[Stored entries]
## Start
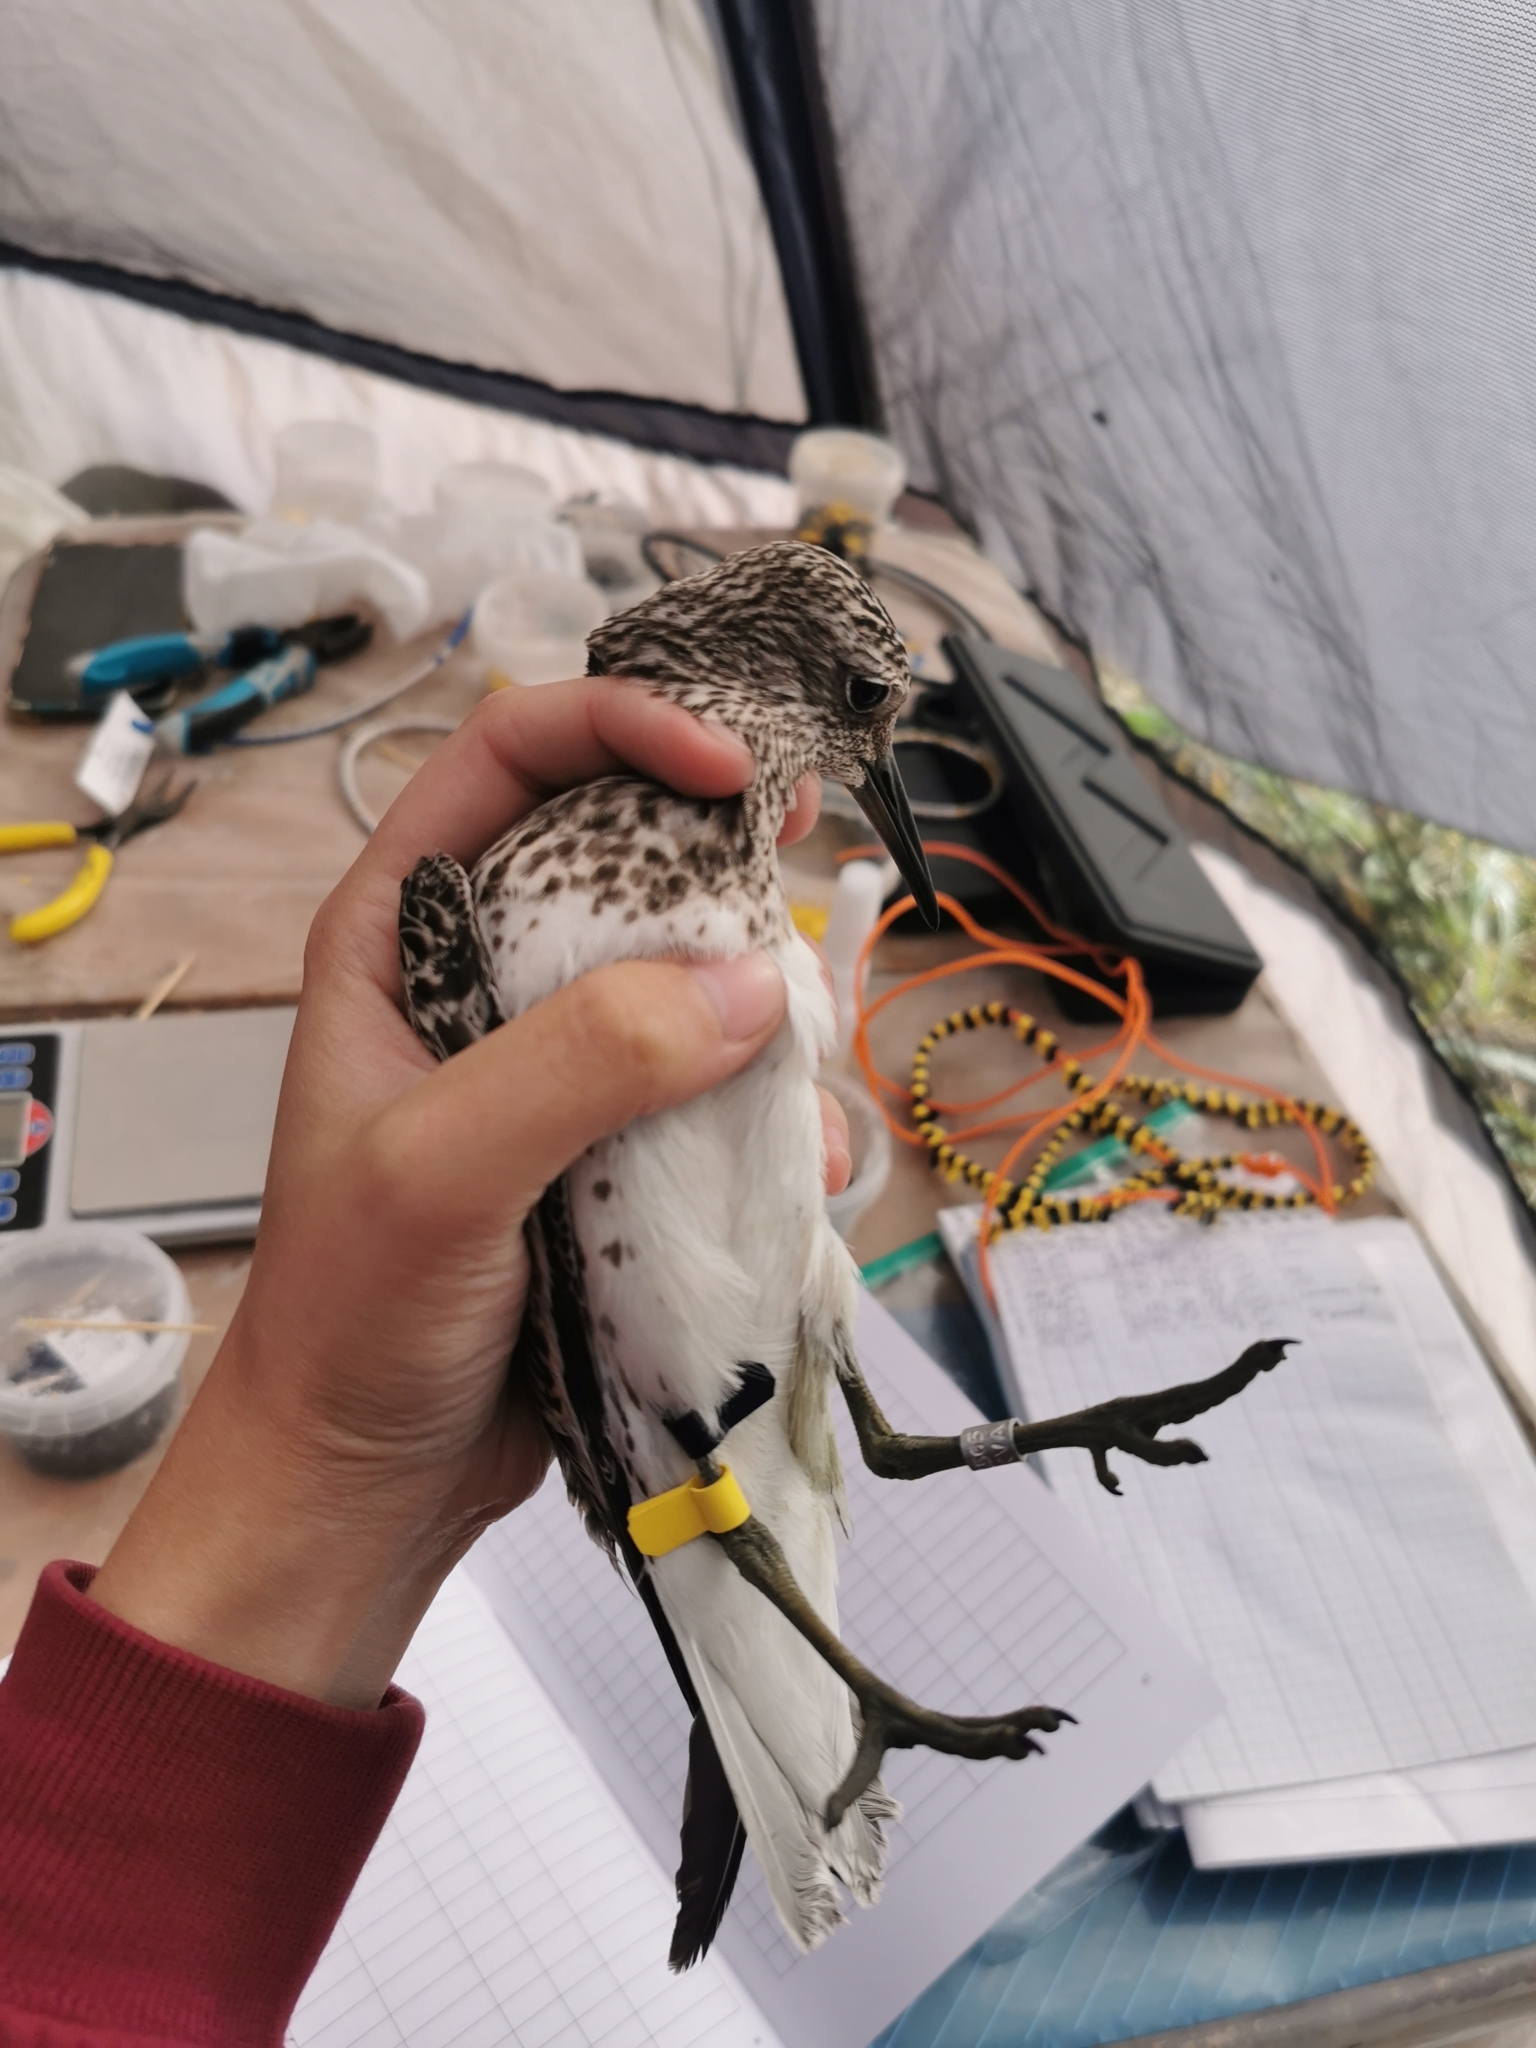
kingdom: Animalia
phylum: Chordata
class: Aves
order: Charadriiformes
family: Scolopacidae
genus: Calidris
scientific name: Calidris tenuirostris
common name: Great knot
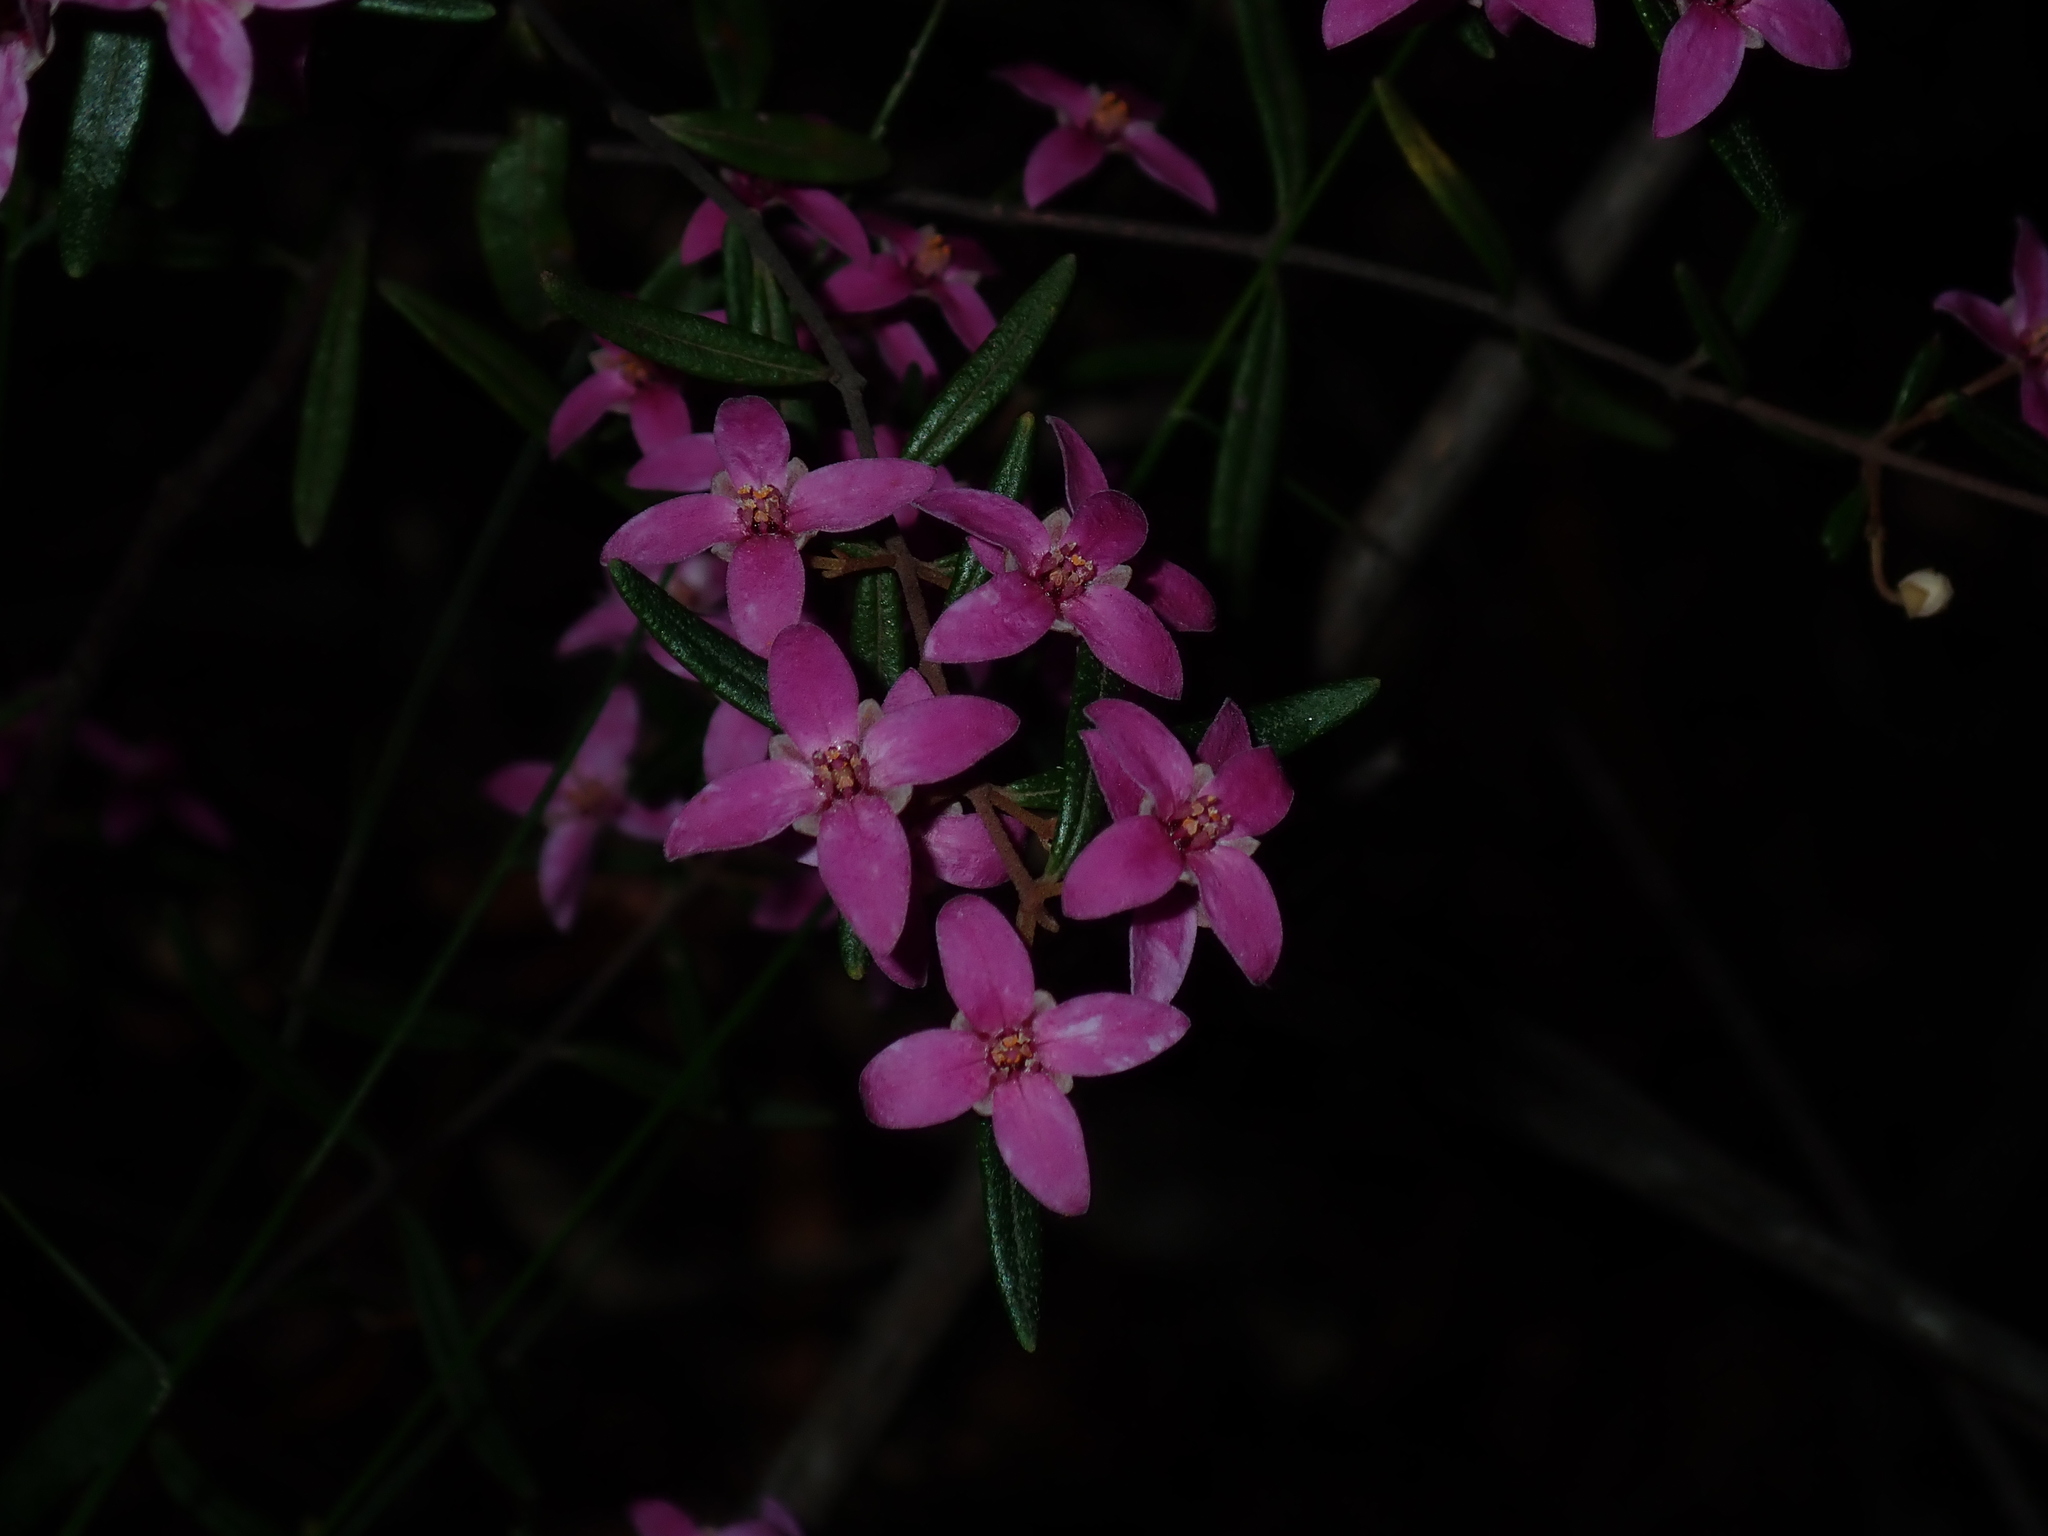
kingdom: Plantae
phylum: Tracheophyta
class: Magnoliopsida
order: Sapindales
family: Rutaceae
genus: Boronia
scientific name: Boronia ledifolia
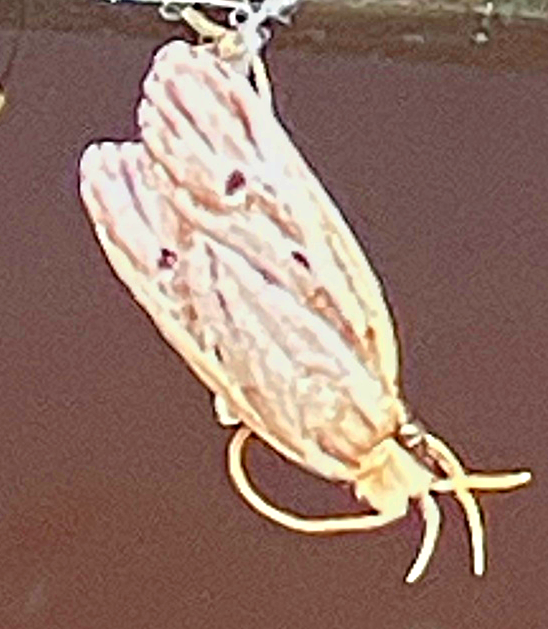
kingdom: Animalia
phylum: Arthropoda
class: Insecta
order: Lepidoptera
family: Depressariidae
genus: Eupragia
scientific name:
## End
Present every line of the entries above as a Markdown table with the columns Row and Line, numbering the rows in order and skipping blank lines. Leave the pictures out of the answer.

| Row | Line |
|---|---|
| 1 | kingdom: Animalia |
| 2 | phylum: Chordata |
| 3 | class: Aves |
| 4 | order: Charadriiformes |
| 5 | family: Scolopacidae |
| 6 | genus: Calidris |
| 7 | scientific name: Calidris tenuirostris |
| 8 | common name: Great knot |
| 9 | kingdom: Plantae |
| 10 | phylum: Tracheophyta |
| 11 | class: Magnoliopsida |
| 12 | order: Sapindales |
| 13 | family: Rutaceae |
| 14 | genus: Boronia |
| 15 | scientific name: Boronia ledifolia |
| 16 | kingdom: Animalia |
| 17 | phylum: Arthropoda |
| 18 | class: Insecta |
| 19 | order: Lepidoptera |
| 20 | family: Depressariidae |
| 21 | genus: Eupragia |
| 22 | scientific name: |